Work order A –
Can you update the rows from the first one through the line with "Between which two", replacing "chart" with "graph" and changing nothing else, and leave the pictures out of your answer?

====== Selected extract

Apache Pinot #pinot-perf-tuning

Elon

12/07/2020, 6:35 PM

Yep, very much so:) Will get back to you shortly w details.

Elon

12/07/2020, 6:59 PM

So in about 1 hour or so we will be deploying java11 in staging (and then prod in a few hours if it looks good). The main takeaways we found so far are that offheap settings should be disabled to eliminate server crashes due to huge amount of DirectR buffers and that we still see latencies when jvm finally decides to clear soft references.

Elon

12/07/2020, 6:59 PM

What are your thoughts about reducing

-XX:SoftRefLRUPolicyMSPerMB

Kishore G

12/07/2020, 7:00 PM

where are the direct buffers getting created

Kishore G

12/07/2020, 7:00 PM

do we see a spike in the number?

Elon

12/07/2020, 8:56 PM

I see that they are being created for inverted indexes. Not a spike but a slow creep as the server keeps running. I think we allowed users to create too many inverted indexes. Is the recommendation to create very few indexes?

Elon

12/08/2020, 3:16 AM

Upgraded to java11, letting it run for a few hours

Elon

12/08/2020, 3:17 AM

Do you recommend we separate workloads into 2 clusters: we have a realtime only operational workload with very tight sla, and an analytic workload where ppl are always bulk inserting data, redoing indexes, etc. more adhoc. Since our cluster is only 6 nodes we thought it would be too small for multi tenant setup.

============

Work order B –
What does the Pinot tuning thread say, word for word, from "where are the" to "very few indexes?"?

====== Information given

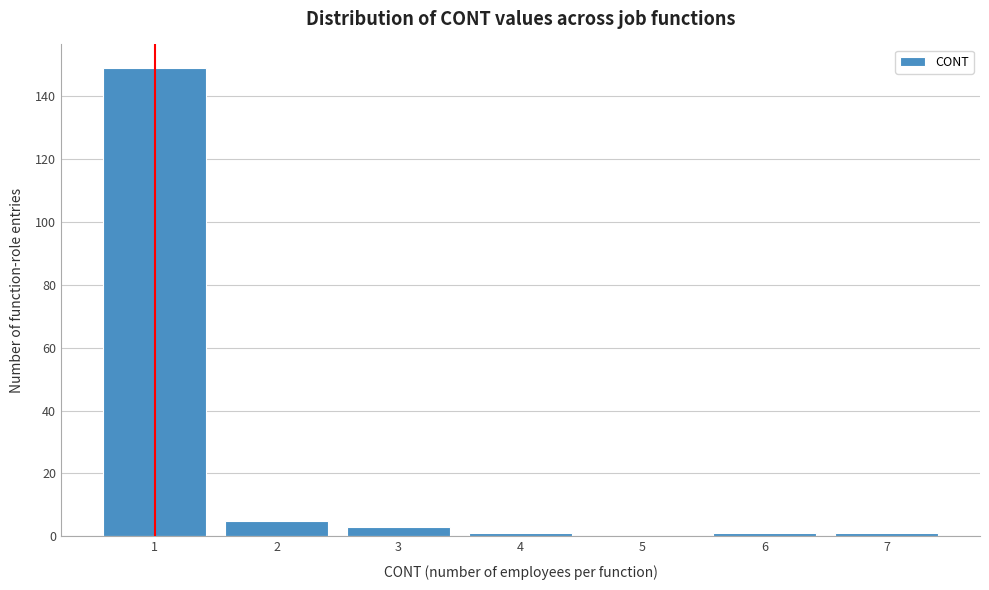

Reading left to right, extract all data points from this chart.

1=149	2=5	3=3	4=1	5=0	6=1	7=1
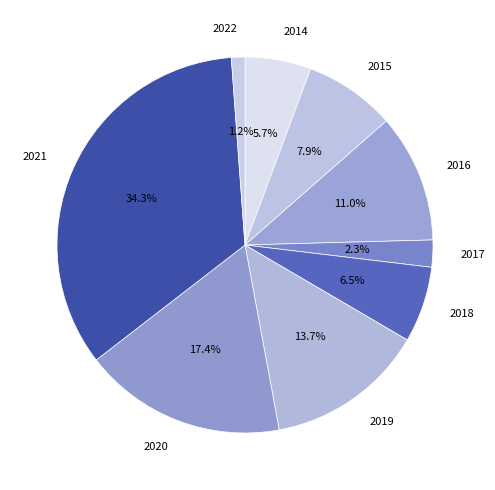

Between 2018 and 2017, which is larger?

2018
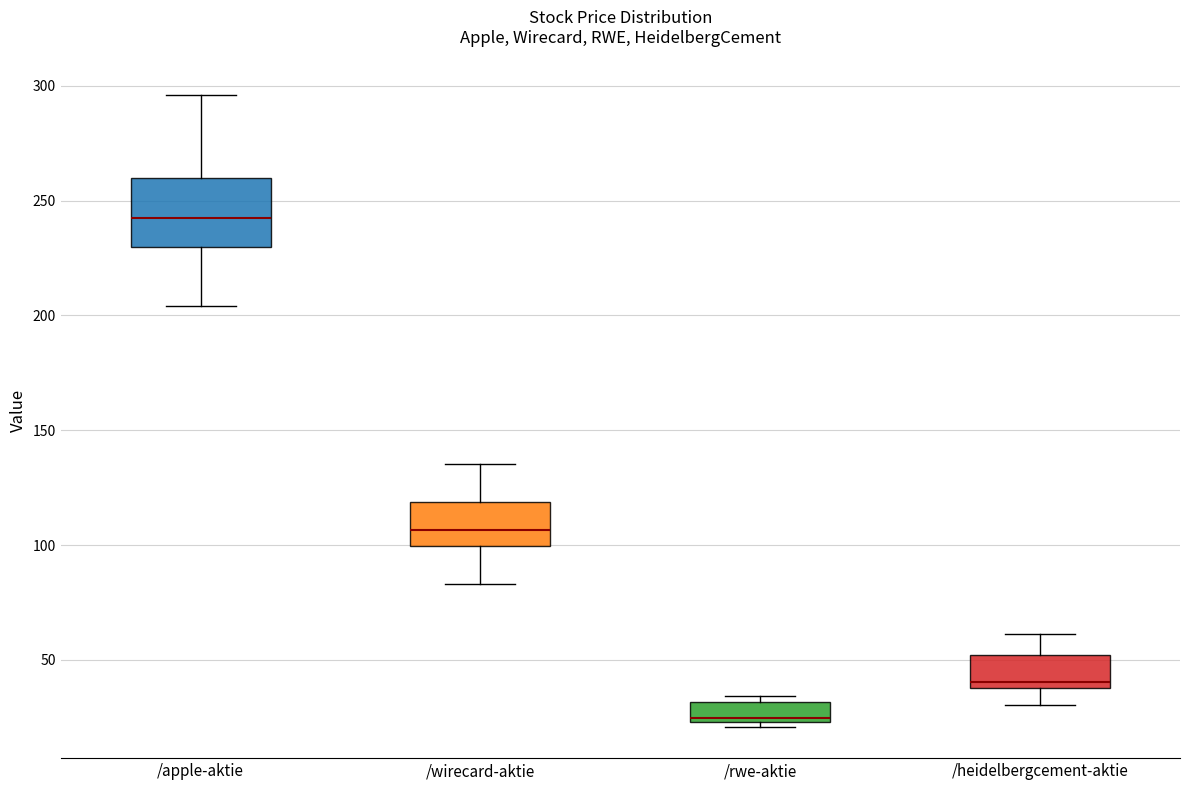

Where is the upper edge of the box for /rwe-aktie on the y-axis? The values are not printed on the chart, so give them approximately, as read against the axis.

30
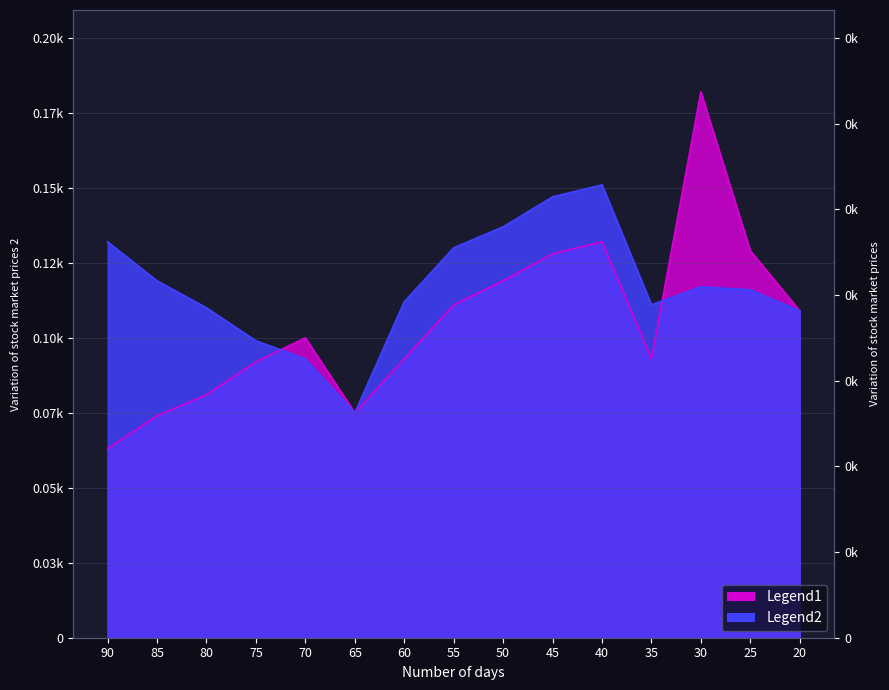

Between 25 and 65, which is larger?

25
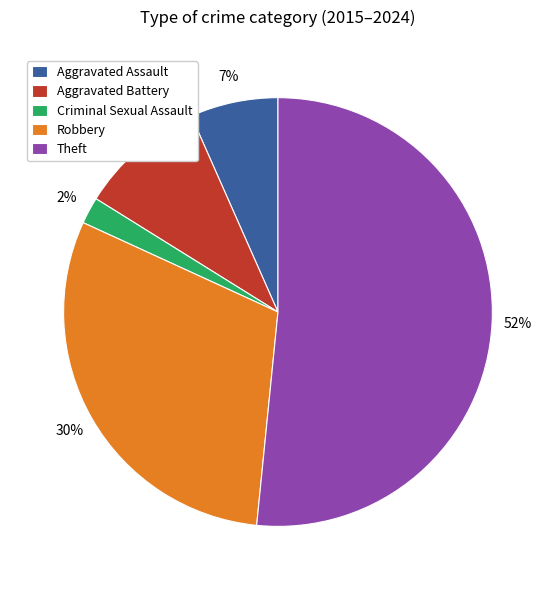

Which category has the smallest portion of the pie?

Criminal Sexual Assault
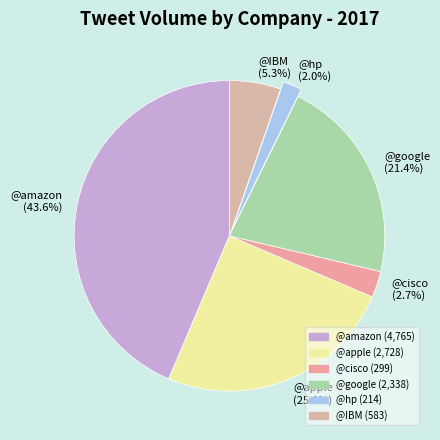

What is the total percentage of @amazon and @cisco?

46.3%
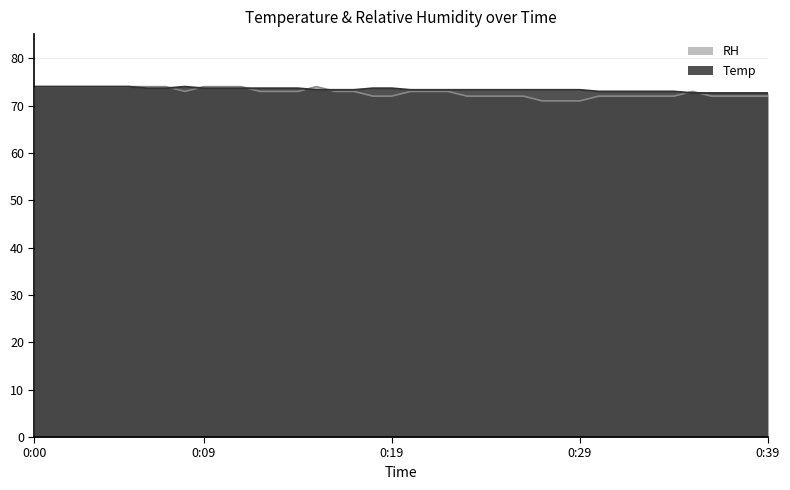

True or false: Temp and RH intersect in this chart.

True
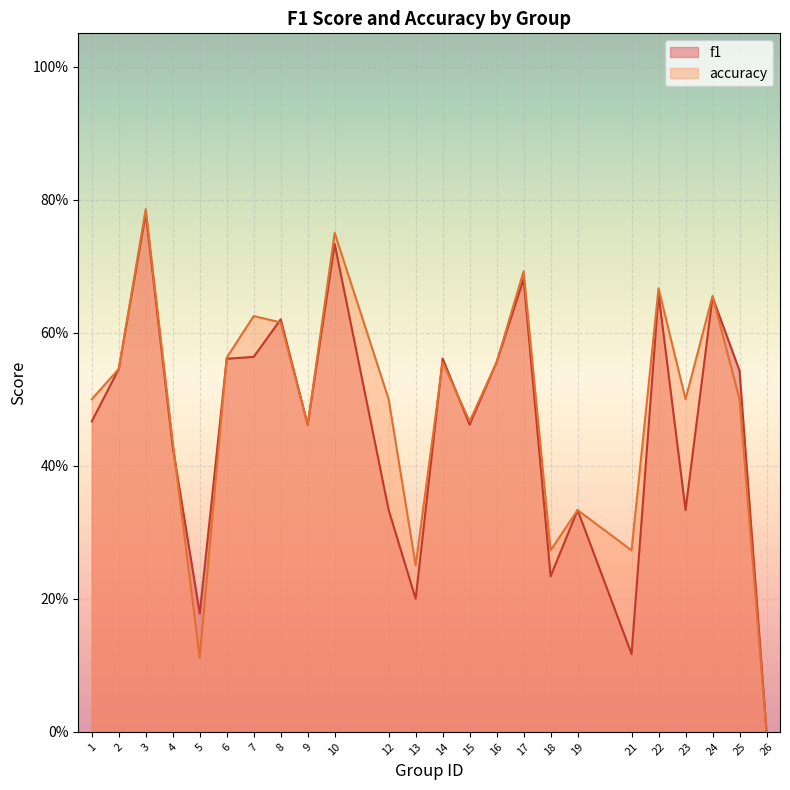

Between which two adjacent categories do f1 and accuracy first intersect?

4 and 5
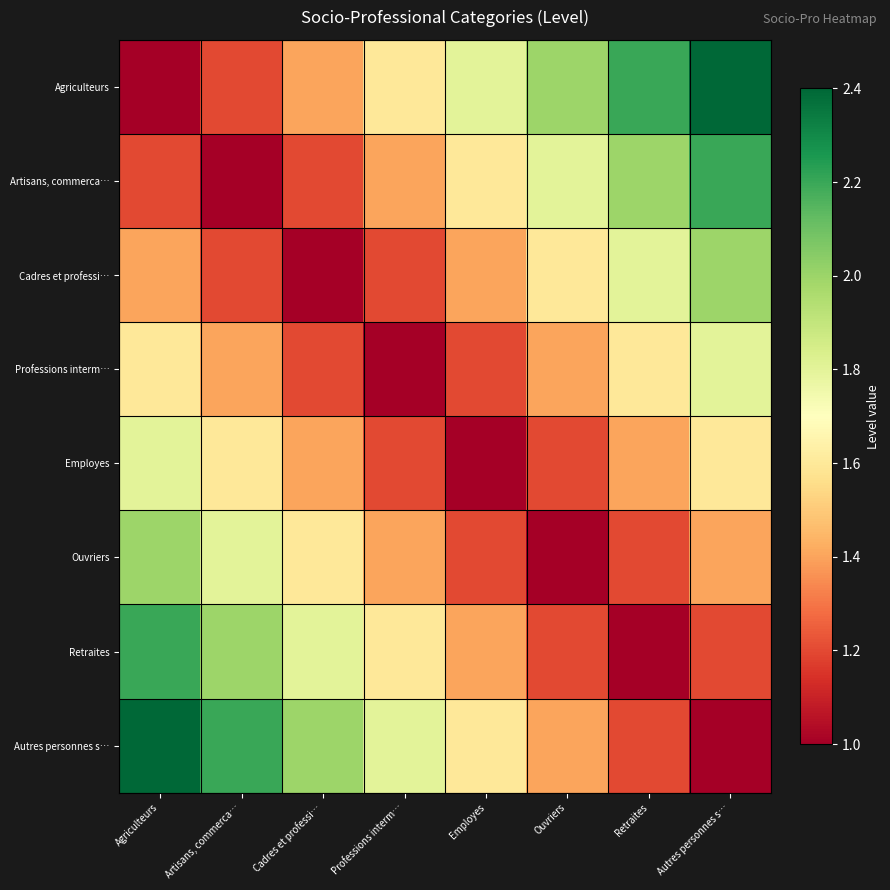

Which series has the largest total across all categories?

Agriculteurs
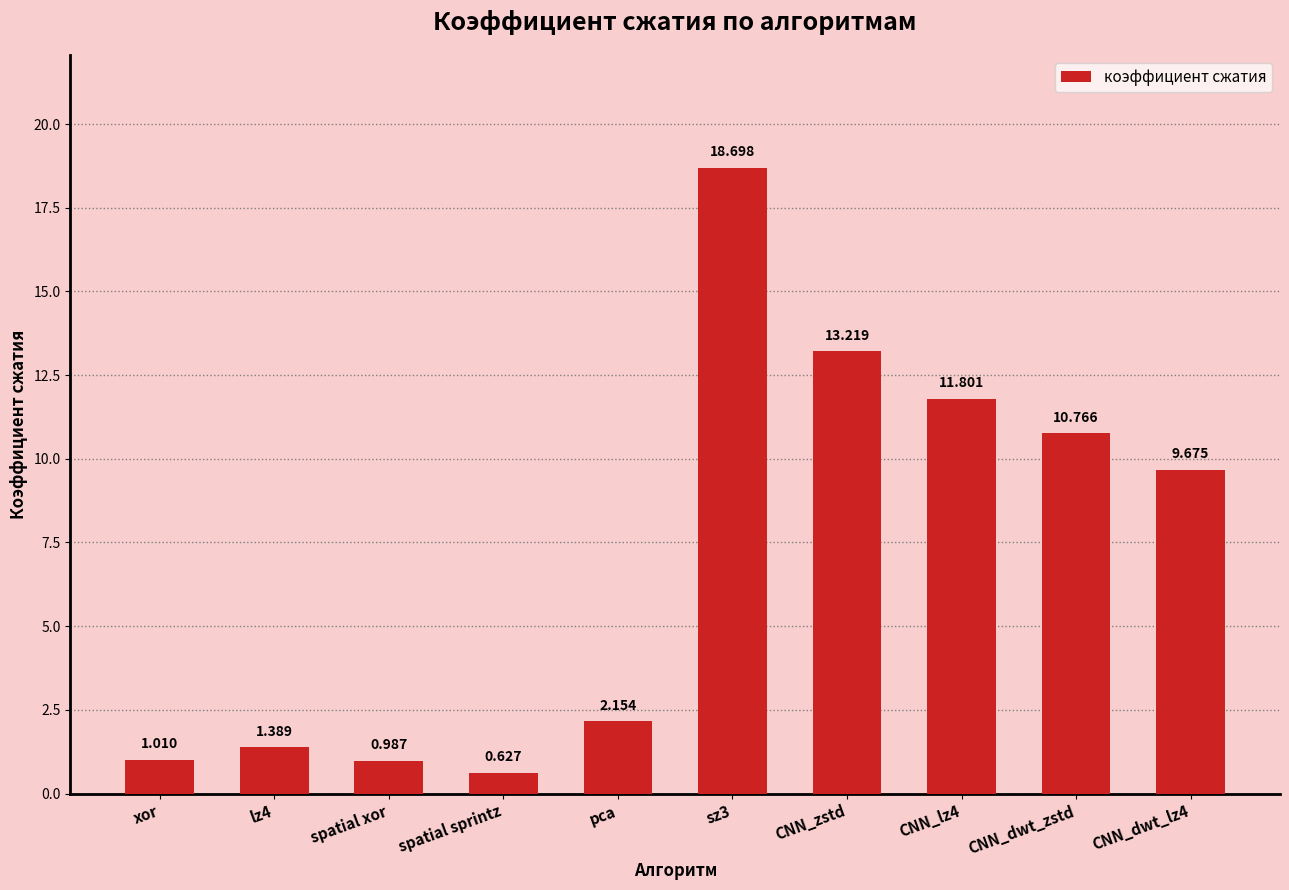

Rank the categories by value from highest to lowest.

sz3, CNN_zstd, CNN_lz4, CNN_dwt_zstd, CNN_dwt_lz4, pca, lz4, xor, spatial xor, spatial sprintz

============

Task answer A –
Reading left to right, extract all data points from this graph.

1=149	2=5	3=3	4=1	5=0	6=1	7=1

Between 2018 and 2017, which is larger?

2018

Where is the upper edge of the box for /rwe-aktie on the y-axis? The values are not printed on the graph, so give them approximately, as read against the axis.

30

Between 25 and 65, which is larger?

25

Which category has the smallest portion of the pie?

Criminal Sexual Assault

What is the total percentage of @amazon and @cisco?

46.3%

True or false: Temp and RH intersect in this graph.

True

Between which two adjacent categories do f1 and accuracy first intersect?

Task answer B –
where are the direct buffers getting created

Kishore G

12/07/2020, 7:00 PM

do we see a spike in the number?

Elon

12/07/2020, 8:56 PM

I see that they are being created for inverted indexes. Not a spike but a slow creep as the server keeps running. I think we allowed users to create too many inverted indexes. Is the recommendation to create very few indexes?